On 15 March, during what turned out to be the final debate of the Democratic primary, Joe Biden and Bernie Sanders went back and forth on fracking. Biden got in the final line: “No more... no new fracking”.
This was interpreted to mean that, if elected, Joe Biden would ban fracking. This would be a big deal and a major victory for progressives who were hoping by staying in the race, Bernie Sanders could push Biden further to the left on a number of key issues. With more debates, rallies and primaries to come, Sanders supporters were hoping to get more out of Biden — more money for renewables, a faster roll-out of electric vehicles and, most importantly for some, a stronger commitment to the full Green New Deal vision.
So, what happened? Within days, the Biden camp clarified the comment explaining the candidate was only talking about banning new fracking permits on federal lands. A few days later COVID-19 effectively put an end to a Bernie Sanders primary squeeze play on climate change and the Green New Deal.

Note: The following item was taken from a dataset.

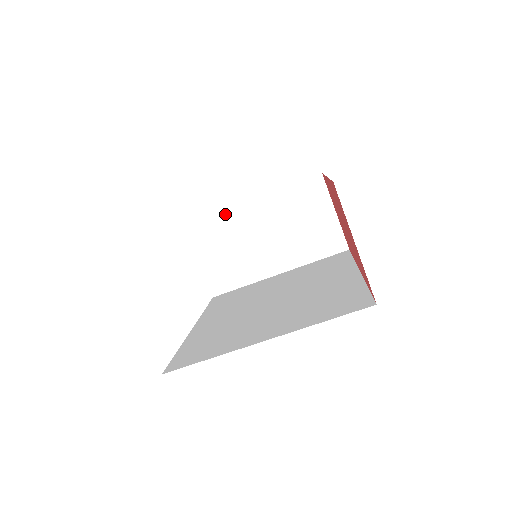
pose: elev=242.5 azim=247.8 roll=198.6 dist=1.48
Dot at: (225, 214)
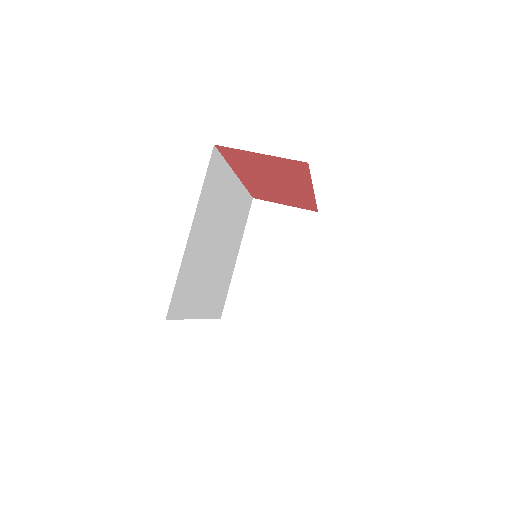
Dot at: (233, 282)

This now seems like an eternity ago and the fact Joe Biden was so easily rattled into confusing his own position on fracking was lost in the maelstrom of the pandemic. The quote will not be lost forever — expect to hear it again as a sound bite in Republican election material.
Fracking is a big deal
The presumptive Democratic nominee’s slip on fracking is probably not a big deal in and of itself. After all, Biden is known for making a few verbal missteps. However, fracking is a big deal and could be a big deal for the election. As shown in the map below, fracking’s physical footprint covers a significant part of the United States. Once the province of speculative junior drillers, fracking — the pumping of high-pressure water into rock formations to release oil and gas — is now employed by most major oil and gas corporations and is the United States’ dominant fossil fuel extraction technology. Horizontal drilling and hydraulic fracturing, collectively known as fracking, for coal seam gas is a uniquely American development. Not only was the technique perfected in the United States but globally the best fracking reserves appear to be in the United States as well. The US Chamber of Commerce claims fracking supports 15 million jobs and supporters say it has made the nation energy self-sufficient and boosted local manufacturing in a number of key states.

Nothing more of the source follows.